Film: Street Dancer 3D
Cast: Varun Dhawan, Shraddha Kapoor, Nora Fatehi, Prabhudeva, Aparshakti Khurrana, Dharmesh Yelande, Punit Pathak, Raghav Juyal
Director: Remo D’souza
Rating: ** 1/2
A dance centred film, this Remo D’souza directorial (in 3D) hopes to emulate the success of its Hollywood genre counterparts. But intent does not necessarily assure portent. The story by Remo and screenplay by Tushar Hiranandani and Jagdeep Sidhu does a connect-the-dance-battles narrative in order to arrive at a climactic confrontation – a ground zero battle that plays out like one of the dance reality shows on TV. While the choreography has a high degree of difficulty the dance moves don’t exactly leave much of a lasting visible impact.
Street Dancers is an all Indian-origin group of hip-hop street dancers led by Sahej (Varun Dhawan) while Rule Breakers is a Pakistan-origin one led by Inayat (Shraddha Kapoor).

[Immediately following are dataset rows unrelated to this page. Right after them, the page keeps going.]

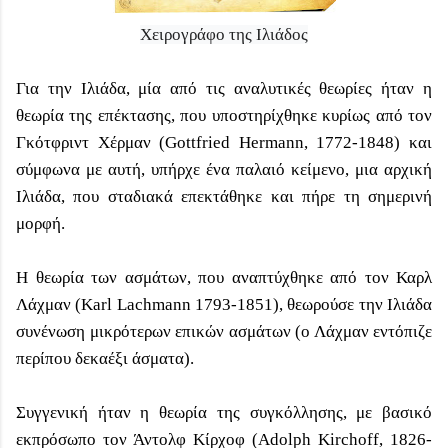
Χειρογράφο της Ιλιάδος
Για την Ιλιάδα, μία από τις αναλυτικές θεωρίες ήταν η
θεωρία της επέκτασης, που υποστηρίχθηκε κυρίως από τον
Γκότφριντ Χέρμαν (Gottfried Hermann, 1772-1848) και
σύμφωνα με αυτή, υπήρχε ένα παλαιό κείμενο, μια αρχική
Ιλιάδα, που σταδιακά επεκτάθηκε και πήρε τη σημερινή
μορφή.
Η θεωρία των ασμάτων, που αναπτύχθηκε από τον Καρλ
Λάχμαν (Karl Lachmann 1793-1851), θεωρούσε την Ιλιάδα
συνένωση μικρότερων επικών ασμάτων (ο Λάχμαν εντόπιζε
περίπου δεκαέξι άσματα).
Συγγενική ήταν η θεωρία της συγκόλλησης, με βασικό
εκπρόσωπο τον Άντολφ Κίρχοφ (Adolph Kirchoff, 1826-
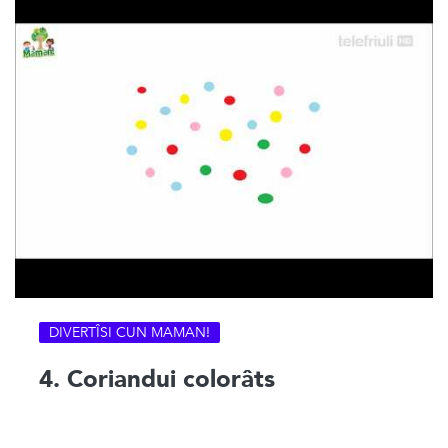
DIVERTÎSI CUN MAMAN!
4. Coriandui colorâts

They engage in elaborate flash mob like street face-offs every time they bump into each other and have a benevolent restaurateur (Prabhudeva) aiding their regular calumny towards each other. Within this threadbare plot, there’s also a half-hearted attempt to speak for illegal Indo-Pak-Sri Lankan immigrants starving for want of recognition and refuge. It doesn’t really feel organic to what transpires here though. Representing a group of second generation immigrants in Britain, most of the cast inexplicable appear to feel ill-at-ease in the Queen’s English but as far as dance is concerned they get the grooves, popping, tutting, locking and various other contemporary moves right. Considering this defect, this film would have been better placed to be set in Nalasopara rather than London.
The 3D effects are a little too obvious and rather inconsequential. The sets are mostly old abandoned European churches and the lighting is a little too extravagant for an underground dance movement. Most of the set-pieces play out like dance videos (post production VFX trickery is obvious) and they appear to be stitched together to segue in ascending order of their degree of difficulty.
There’s not much scope for character depth or performance here. Varun, who has a little more drama in his life (as compared to the rest) continues to play likeable but his dialogue delivery needs a little more range and maturity.
Dancing to the tune of vibrant punjabi hip-hop and mainstream Bollywood remixes Varun, Shraddha, Nora and the entire team make a succulent meal of intricate mixed-dance-form moves but the lack of story to bind the Indo-Pak dance battlefields in London hampers the likability of this enterprise.
All dance and little story makes it a rather wearisome experience.